La función testicular anormal ocurre en cerca del 55% de los casos de infertilidad masculina. Los testículos que son dañados por enfermedades, infecciones o traumatismos pueden no responder al tratamiento, pero anormalidades que resultan por la formación de varicoceles (venas varicosas cerca de los testículos) algunas veces responden a cirugía.

La capacidad para depositar el esperma dentro de la vagina de la mujer puede también ser un problema. Esto puede ser causado por una obstrucción de los conductos de los espermatozoides a raíz de un traumatismo, cirugía o malformación genética. En estas instancias –las cuales suceden en el diez por ciento de los casos de infertilidad masculina, el esperma puede ser aspirado a partir del epidídimo.

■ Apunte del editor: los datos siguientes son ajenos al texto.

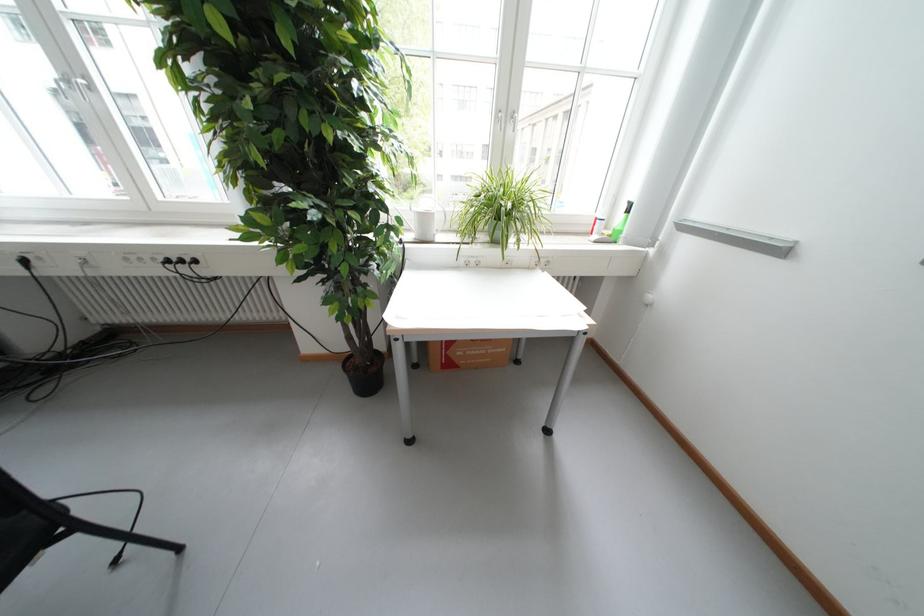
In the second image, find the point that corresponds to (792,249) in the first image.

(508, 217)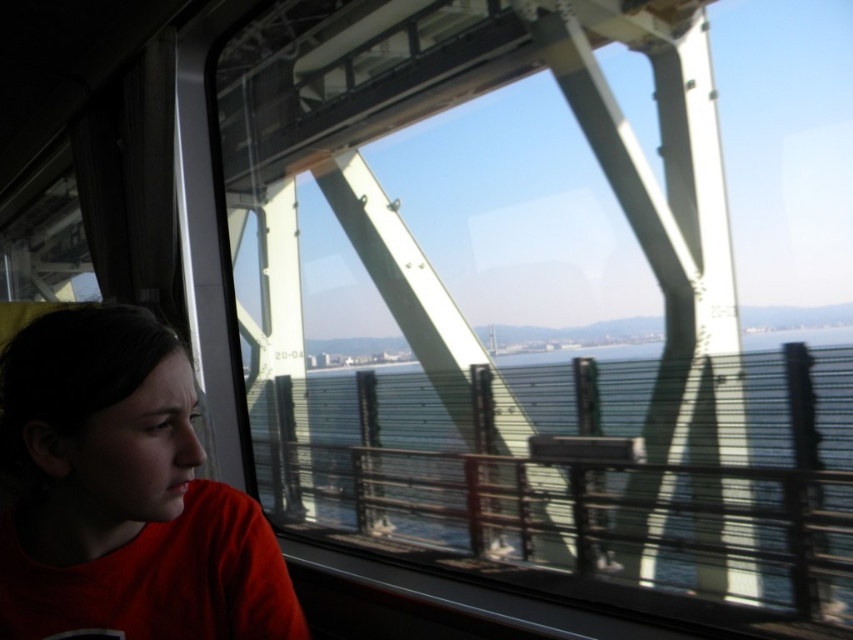
Can you confirm if clear glass water at center is positioned to the right of matte red shirt at left?

Indeed, clear glass water at center is positioned on the right side of matte red shirt at left.

Identify the location of clear glass water at center. (589, 468).

Between point (344, 509) and point (119, 426), which one is positioned in front?

Point (119, 426) is more forward.

You are a GUI agent. You are given a task and a screenshot of the screen. Output one action in this format:
    pyautogui.click(x=<x>, y=<y>)
    Task: Click on the clear glass water at center
    This screenshot has width=853, height=640.
    Given the screenshot: What is the action you would take?
    pyautogui.click(x=589, y=468)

Una intervención llamada PESA, permite obtener espermatozoides para su uso en fertilización in vitro. El esperma aspirado es inyectado directamente dentro de cada óvulo durante el proceso llamado Inyección Intra-Citoplasmica ICSI.

Un espermatozoide se inyecta directamente dentro del ovulo usando la técnica de ICSI.

Los avances en tecnología de reproducción asistida (ART) también han echado abajo muchas de las barreras de la infertilidad masculina. Procedimientos tales como fertilización in vitro (IVF) permite que los óvulos y los espermatozoides sean colectados y procesados en orden de maximizar las oportunidades de embarazo. Los embriones sobrantes pueden ser crío preservados (congelados), permitiendo múltiples intentos para alcanzar el embarazo a partir de una cuenta mínima de concentración espermática. Para factor masculino severo, la inyección intracitoplasmática de espermatozoides es utilizada. Esto consiste en la captura y la inyección de un espermatozoide único directamente dentro del óvulo de la mujer.

El diagnóstico y tratamiento de la infertilidad demanda una profunda y pausada investigación conducida por un especialista en este campo. Una atención meticulosa a los detalles es crucial para lidiar con estos complejos problemas.